Task description> On how many lines of the records below does the string "That" appear? Reply with only the number.

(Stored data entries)

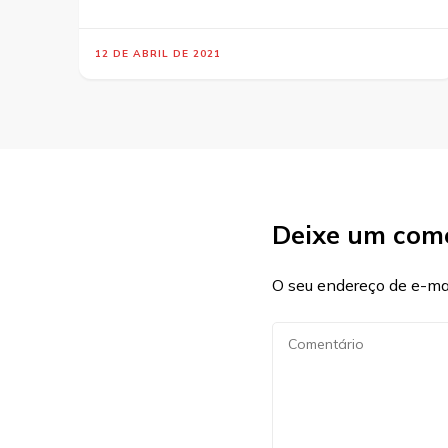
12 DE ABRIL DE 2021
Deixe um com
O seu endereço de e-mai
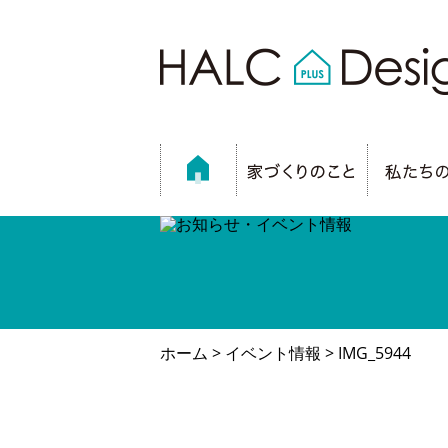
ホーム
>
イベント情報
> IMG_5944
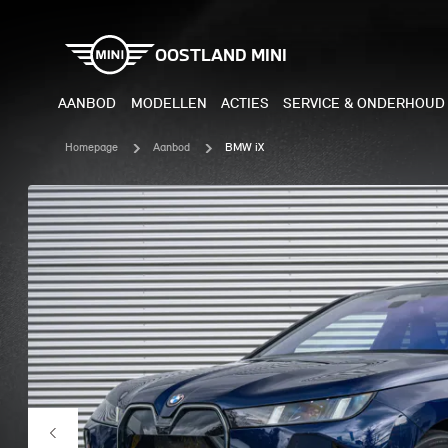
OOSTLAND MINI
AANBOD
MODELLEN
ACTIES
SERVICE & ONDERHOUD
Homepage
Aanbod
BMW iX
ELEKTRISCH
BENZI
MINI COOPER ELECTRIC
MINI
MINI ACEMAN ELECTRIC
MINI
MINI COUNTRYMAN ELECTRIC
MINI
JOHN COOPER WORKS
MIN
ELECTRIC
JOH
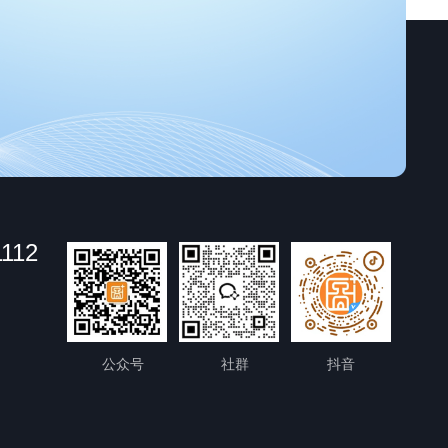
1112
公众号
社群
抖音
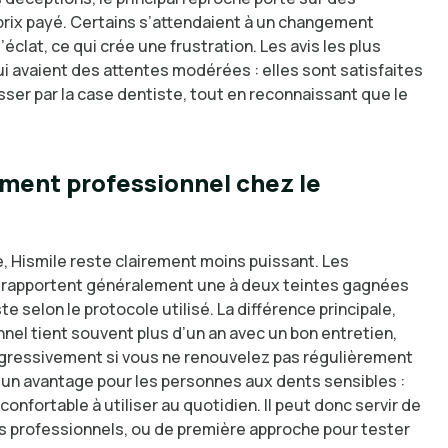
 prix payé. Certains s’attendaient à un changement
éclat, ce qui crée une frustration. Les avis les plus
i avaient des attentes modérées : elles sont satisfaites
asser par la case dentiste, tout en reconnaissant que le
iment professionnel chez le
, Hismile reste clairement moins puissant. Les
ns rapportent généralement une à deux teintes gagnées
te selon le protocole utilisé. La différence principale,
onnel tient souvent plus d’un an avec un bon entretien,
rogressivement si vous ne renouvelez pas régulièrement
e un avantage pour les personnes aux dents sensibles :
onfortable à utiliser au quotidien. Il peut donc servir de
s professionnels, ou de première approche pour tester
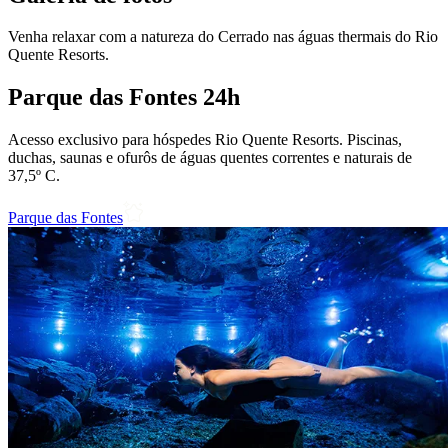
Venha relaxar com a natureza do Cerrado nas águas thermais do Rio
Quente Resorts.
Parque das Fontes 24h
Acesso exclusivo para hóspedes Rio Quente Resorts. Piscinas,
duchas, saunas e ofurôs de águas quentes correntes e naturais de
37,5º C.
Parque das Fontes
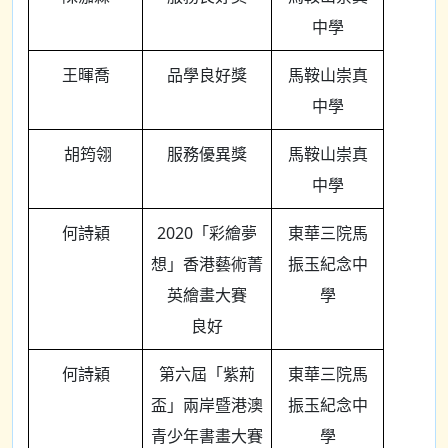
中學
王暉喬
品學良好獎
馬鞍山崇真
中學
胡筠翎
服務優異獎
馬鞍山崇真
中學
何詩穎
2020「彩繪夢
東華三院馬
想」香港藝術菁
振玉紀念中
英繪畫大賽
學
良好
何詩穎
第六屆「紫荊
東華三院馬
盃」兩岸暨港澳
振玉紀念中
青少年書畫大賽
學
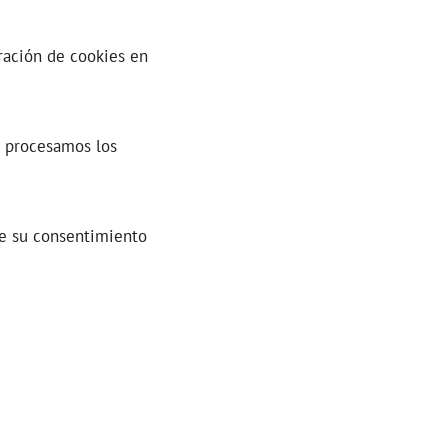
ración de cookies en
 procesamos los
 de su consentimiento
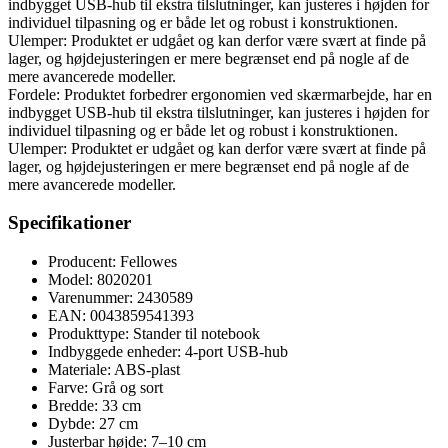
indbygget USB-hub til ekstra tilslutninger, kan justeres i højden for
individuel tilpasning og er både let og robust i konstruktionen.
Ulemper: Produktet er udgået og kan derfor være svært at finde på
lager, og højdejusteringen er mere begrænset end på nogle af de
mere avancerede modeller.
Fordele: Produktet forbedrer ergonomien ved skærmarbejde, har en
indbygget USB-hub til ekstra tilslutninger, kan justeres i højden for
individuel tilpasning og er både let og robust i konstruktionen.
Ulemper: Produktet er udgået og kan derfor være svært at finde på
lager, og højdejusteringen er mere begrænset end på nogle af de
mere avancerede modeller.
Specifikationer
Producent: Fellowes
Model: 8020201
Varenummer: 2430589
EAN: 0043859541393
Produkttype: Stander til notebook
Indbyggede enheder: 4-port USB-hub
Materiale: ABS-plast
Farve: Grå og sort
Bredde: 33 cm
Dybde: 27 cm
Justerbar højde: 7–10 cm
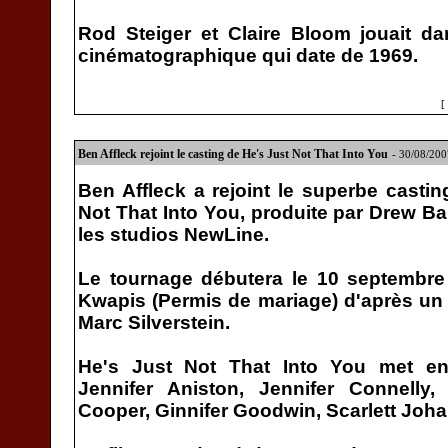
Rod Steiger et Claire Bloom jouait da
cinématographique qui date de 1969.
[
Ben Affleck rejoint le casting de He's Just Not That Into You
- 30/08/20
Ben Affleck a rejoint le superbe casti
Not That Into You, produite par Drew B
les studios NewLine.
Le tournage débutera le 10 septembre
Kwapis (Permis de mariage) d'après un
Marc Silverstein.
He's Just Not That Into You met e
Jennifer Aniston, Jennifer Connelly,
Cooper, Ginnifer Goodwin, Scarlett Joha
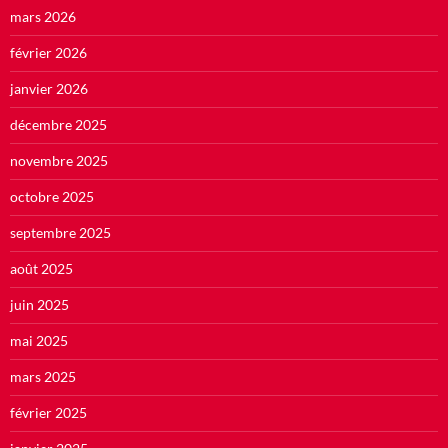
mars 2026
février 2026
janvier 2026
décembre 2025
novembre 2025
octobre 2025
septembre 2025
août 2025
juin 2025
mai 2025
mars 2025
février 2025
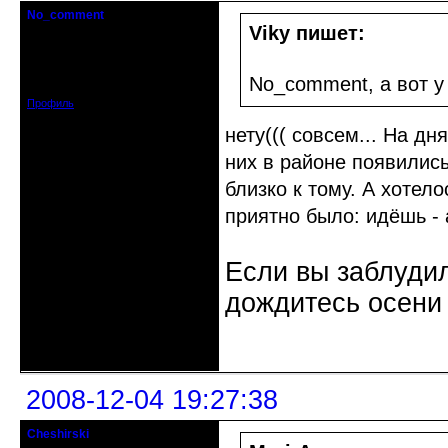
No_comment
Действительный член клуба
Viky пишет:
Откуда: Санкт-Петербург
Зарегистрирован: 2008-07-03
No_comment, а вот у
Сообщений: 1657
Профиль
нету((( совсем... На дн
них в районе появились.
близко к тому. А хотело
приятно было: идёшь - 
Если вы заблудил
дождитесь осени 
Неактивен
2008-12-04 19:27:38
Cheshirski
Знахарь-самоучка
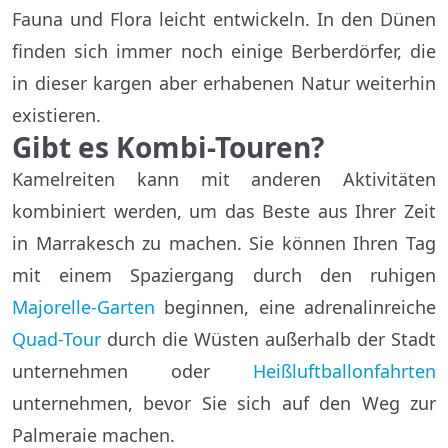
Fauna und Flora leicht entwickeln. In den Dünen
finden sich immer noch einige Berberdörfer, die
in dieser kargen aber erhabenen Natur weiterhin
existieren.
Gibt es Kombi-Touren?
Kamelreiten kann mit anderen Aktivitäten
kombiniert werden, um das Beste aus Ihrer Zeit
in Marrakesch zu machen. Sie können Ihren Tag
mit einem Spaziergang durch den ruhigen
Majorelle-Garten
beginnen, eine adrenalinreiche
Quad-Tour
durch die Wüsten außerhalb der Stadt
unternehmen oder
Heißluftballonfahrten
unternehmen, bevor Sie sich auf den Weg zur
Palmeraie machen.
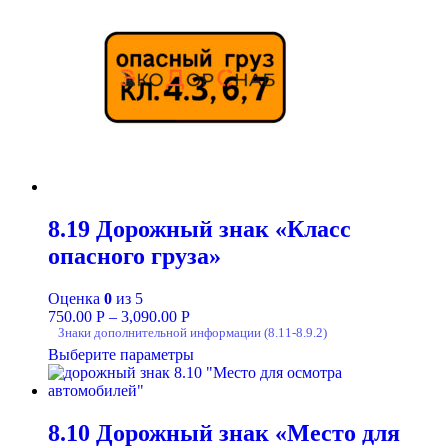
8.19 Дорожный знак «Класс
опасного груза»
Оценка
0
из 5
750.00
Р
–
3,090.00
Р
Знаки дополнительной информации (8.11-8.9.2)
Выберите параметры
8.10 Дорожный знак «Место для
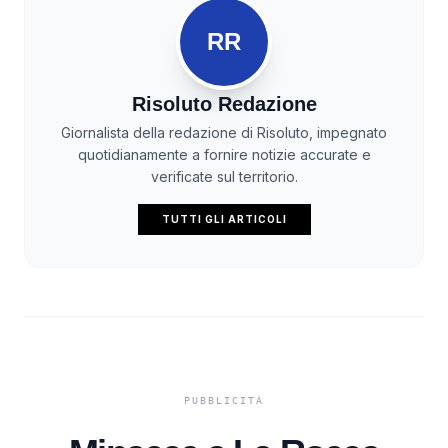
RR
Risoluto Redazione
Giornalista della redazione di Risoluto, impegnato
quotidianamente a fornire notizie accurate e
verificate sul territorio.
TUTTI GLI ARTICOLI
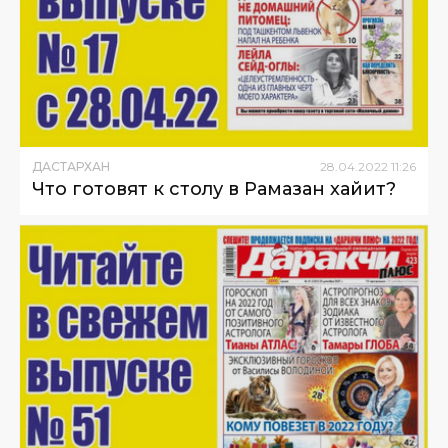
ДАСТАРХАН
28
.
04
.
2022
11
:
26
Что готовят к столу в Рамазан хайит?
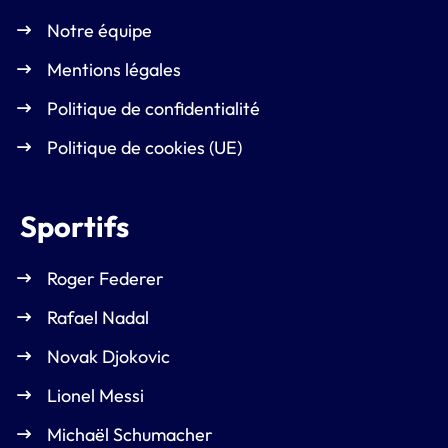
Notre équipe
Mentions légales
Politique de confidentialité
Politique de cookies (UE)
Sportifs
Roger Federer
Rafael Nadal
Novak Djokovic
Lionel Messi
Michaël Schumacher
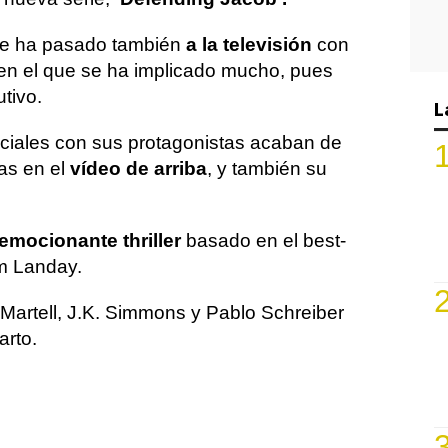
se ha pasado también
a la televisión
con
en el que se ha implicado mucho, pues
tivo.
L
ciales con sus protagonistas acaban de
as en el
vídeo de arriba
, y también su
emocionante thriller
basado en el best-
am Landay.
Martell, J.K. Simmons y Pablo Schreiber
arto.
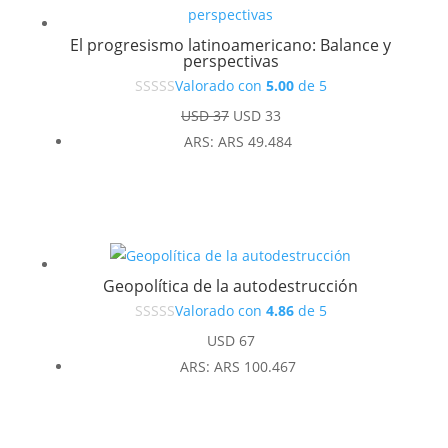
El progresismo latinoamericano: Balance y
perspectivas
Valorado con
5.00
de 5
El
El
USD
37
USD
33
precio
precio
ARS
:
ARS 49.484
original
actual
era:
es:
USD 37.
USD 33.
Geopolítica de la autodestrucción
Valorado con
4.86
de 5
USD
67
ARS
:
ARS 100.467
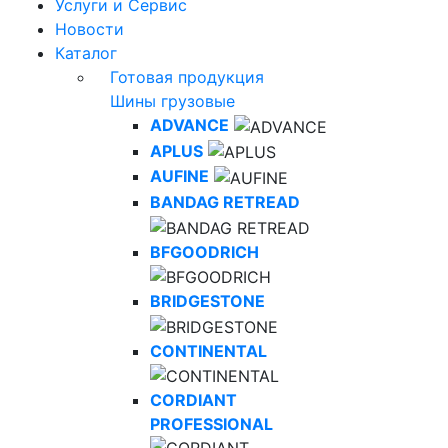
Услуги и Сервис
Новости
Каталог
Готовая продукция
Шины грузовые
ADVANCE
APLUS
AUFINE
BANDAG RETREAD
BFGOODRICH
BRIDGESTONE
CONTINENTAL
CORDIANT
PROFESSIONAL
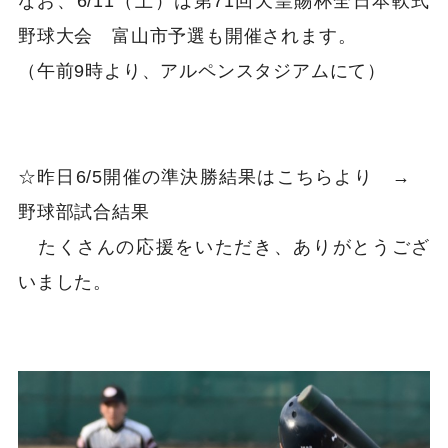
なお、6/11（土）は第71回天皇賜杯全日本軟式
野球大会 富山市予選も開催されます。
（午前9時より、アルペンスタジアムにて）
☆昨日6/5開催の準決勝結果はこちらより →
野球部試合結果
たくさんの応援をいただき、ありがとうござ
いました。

Solution for this task> 3